The mature man in question is Professor Isak Borg (Victor Sjostrom) who is forced to confront his past and self during a car journey to Lund where he is ironically to collect an academic honour for all his good work. Accompanied by his daughter in law, Marianne, who is estranged from his son, Isak undergoes a sort of semi-self psychoanalysis which is prompted along by Marianne who points out that Isak's son is his reflection in regards to his cold nature and egoism. The dream sequences of flashbacks triggered by the present external reality throws Professor Borg into a confrontation with significant and painful memories and his own trial by sub-conscience. The key trigger of the significant past events is a young hitch-hiking, female student who Borg and Marianne pick up. The student Sarah is a reincarnation of Borg's cousin Sara. Sarah's two male companions signify the past interlocking of Borg, Sara and his brother Sigfrid who Borg loses Sara too.

Despite the sombre tone and dark awakening of self truth, the film does have a sense of humour and lightheartedness embodied by the three hitch-hiking youths and Borg's bossy housekeeper with whom he has a rather endearing relationship.The symbolic wild strawberries also counter-balance the decay and near-death feel of the film. This fruit symbolizes for the Swedish rejuvanation and rebirth. The fruit in this film is a reminder to Borg of his failed relationship with his cousin Sara and is his key to self enlightenment. A foil character to the youthful ebullience of the students and strawberries is Borg's mother who is 96 years old and who Marianne describes as "ice cold, in some ways more frightening than death itself". This is a very poignant statement as a centrifocal theme of the film is the "need for warmth and humanity", without which arguably it is better to be dead than to be a living icicle.

The theme of death, time and age is expressed in Borg's first dream which occurs before his journey to Lund.
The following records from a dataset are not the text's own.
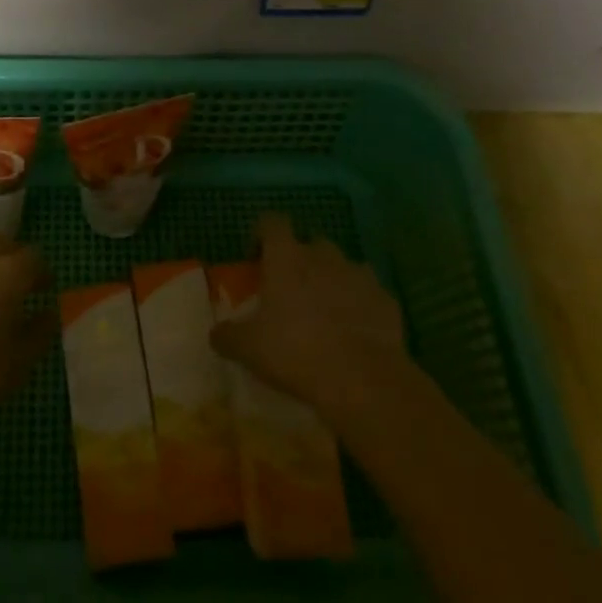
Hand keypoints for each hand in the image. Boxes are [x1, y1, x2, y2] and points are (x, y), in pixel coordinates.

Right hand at [210, 214, 418, 429]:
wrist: (363, 379)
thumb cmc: (296, 352)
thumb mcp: (249, 348)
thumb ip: (228, 336)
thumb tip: (215, 333)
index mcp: (286, 257)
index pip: (272, 223)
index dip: (262, 234)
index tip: (256, 256)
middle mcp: (323, 256)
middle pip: (310, 243)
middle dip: (301, 259)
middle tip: (292, 289)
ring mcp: (359, 275)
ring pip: (342, 266)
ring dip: (332, 280)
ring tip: (325, 311)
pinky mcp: (386, 300)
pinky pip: (369, 294)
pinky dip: (360, 305)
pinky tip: (355, 331)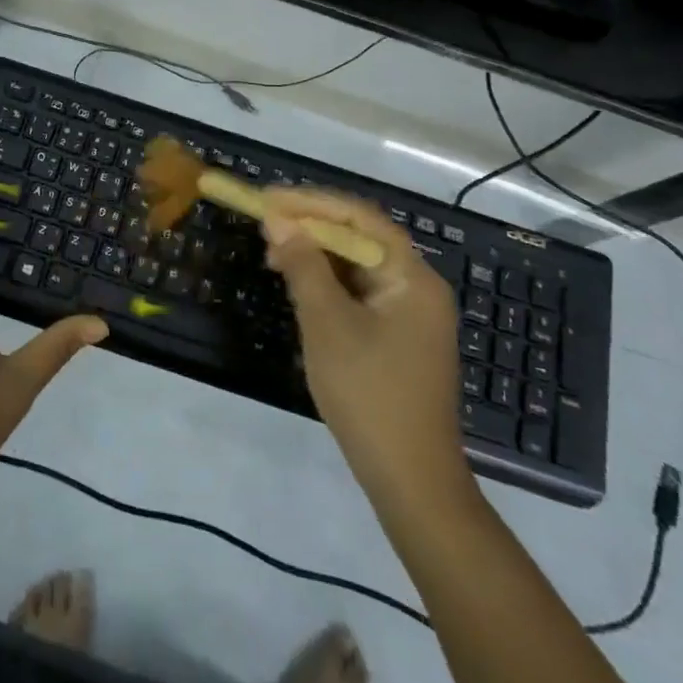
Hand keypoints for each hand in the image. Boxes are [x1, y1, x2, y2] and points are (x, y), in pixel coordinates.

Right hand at [262, 188, 470, 513]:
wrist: (412, 482)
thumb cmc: (369, 395)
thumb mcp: (327, 325)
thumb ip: (304, 267)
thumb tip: (279, 222)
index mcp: (411, 276)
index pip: (359, 218)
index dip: (311, 203)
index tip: (268, 199)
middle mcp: (418, 286)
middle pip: (360, 239)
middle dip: (311, 228)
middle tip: (265, 227)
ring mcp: (411, 313)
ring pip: (358, 266)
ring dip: (317, 256)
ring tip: (273, 256)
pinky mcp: (400, 337)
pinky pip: (361, 293)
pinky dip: (329, 284)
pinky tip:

Apart from handless clocks (figure it out for yourself), the most significant event in this dream is a coffin falling from a driverless hearse within which a hand emerges and grasps the professor-the corpse turns out to be Borg's own corpse. Apparently this confrontation with ones' own inevitable "kicking the bucket" or death as the occurrence is commonly known, is a dream that Bergman claimed he frequently experienced.

However, despite the horror of self realisation and the temperature of some characters ranging from lukewarm to freezing cold (watch out for hollywood couples in beetle cars), the film contains an amazing capacity for compassionate understanding and it does have a slightly happy ending for you Hollywood sentimentalists out there as Marianne and Isak decide that they actually like each other.